**Problem to solve**
For the entries below, say how many lines hold the word "circolare", with the number as the only reply.

───

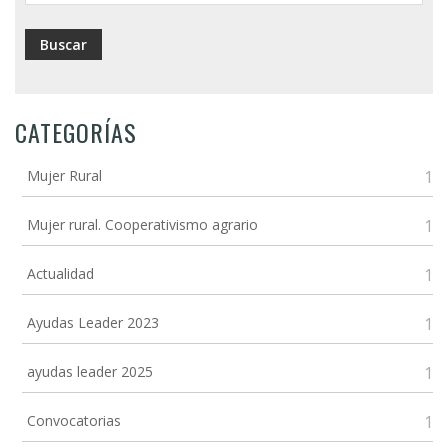
CATEGORÍAS
Mujer Rural
1
Mujer rural. Cooperativismo agrario
1
Actualidad
1
Ayudas Leader 2023
1
ayudas leader 2025
1
Convocatorias
1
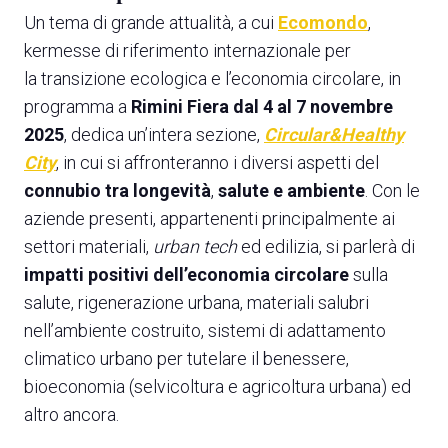
Un tema di grande attualità, a cui
Ecomondo
,
kermesse di riferimento internazionale per
la transizione ecologica e l’economia circolare, in
programma a
Rimini Fiera dal 4 al 7 novembre
2025
, dedica un’intera sezione,
Circular&Healthy
City
, in cui si affronteranno i diversi aspetti del
connubio tra longevità
,
salute e ambiente
. Con le
aziende presenti, appartenenti principalmente ai
settori materiali,
urban tech
ed edilizia, si parlerà di
impatti positivi dell’economia circolare
sulla
salute, rigenerazione urbana, materiali salubri
nell’ambiente costruito, sistemi di adattamento
climatico urbano per tutelare il benessere,
bioeconomia (selvicoltura e agricoltura urbana) ed
altro ancora.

───

**Result below**
2